### What you will do
This exercise requires an exact output of the listing, images omitted.
★ ★ ★ ★
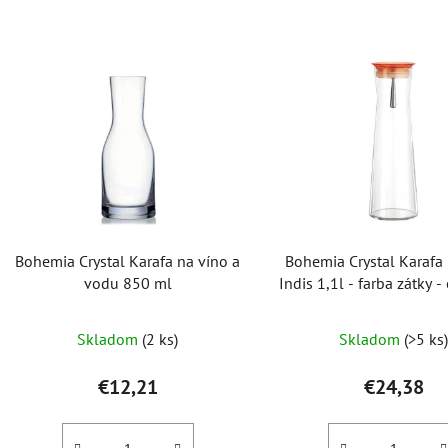
V
ý
p
i
s
p
r
o
Bohemia Crystal Karafa na víno a
Bohemia Crystal Karafa
d
vodu 850 ml
Indis 1,1l - farba zátky 
u
k
Priemer
Skladom
(2 ks)
Skladom
(>5 ks
t
hodnot
o
produk
€12,21
€24,38
v
je
3,0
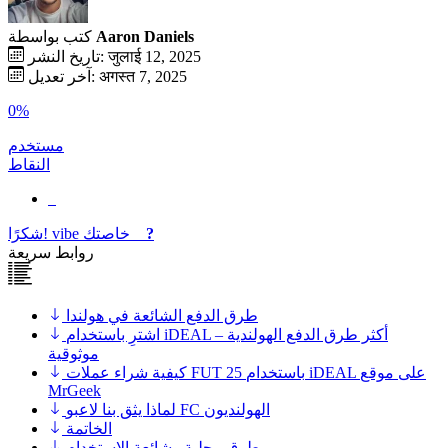
Aaron Daniels
كتب بواسطة
تاريخ النشر: जुलाई 12, 2025
آخر تعديل: अगस्त 7, 2025
0%
مستخدم
النقاط
?
خاصتك
vibe
شكرًا!
روابط سريعة
طرق الدفع الشائعة في هولندا
اشترِ باستخدام iDEAL – أكثر طرق الدفع الهولندية
موثوقية
كيفية شراء عملات FUT 25 باستخدام iDEAL على موقع
MrGeek
لماذا يثق بنا لاعبو FC الهولنديون
الخاتمة
طرق محلية وشائعة الاستخدام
★ ★ ★ ★
### Output for this task
V
ý
p
i
s
p
r
o
Bohemia Crystal Karafa na víno a
Bohemia Crystal Karafa
d
vodu 850 ml
Indis 1,1l - farba zátky 
u
k
Priemer
Skladom
(2 ks)
Skladom
(>5 ks
t
hodnot
o
produk
€12,21
€24,38
v
je
3,0
Aaron Daniels
كتب بواسطة
تاريخ النشر: जुलाई 12, 2025
آخر تعديل: अगस्त 7, 2025
0%
مستخدم
النقاط
?
خاصتك
vibe
شكرًا!
روابط سريعة
طرق الدفع الشائعة في هولندا
اشترِ باستخدام iDEAL – أكثر طرق الدفع الهولندية
موثوقية
كيفية شراء عملات FUT 25 باستخدام iDEAL على موقع
MrGeek
لماذا يثق بنا لاعبو FC الهولنديون
الخاتمة
طرق محلية وشائعة الاستخدام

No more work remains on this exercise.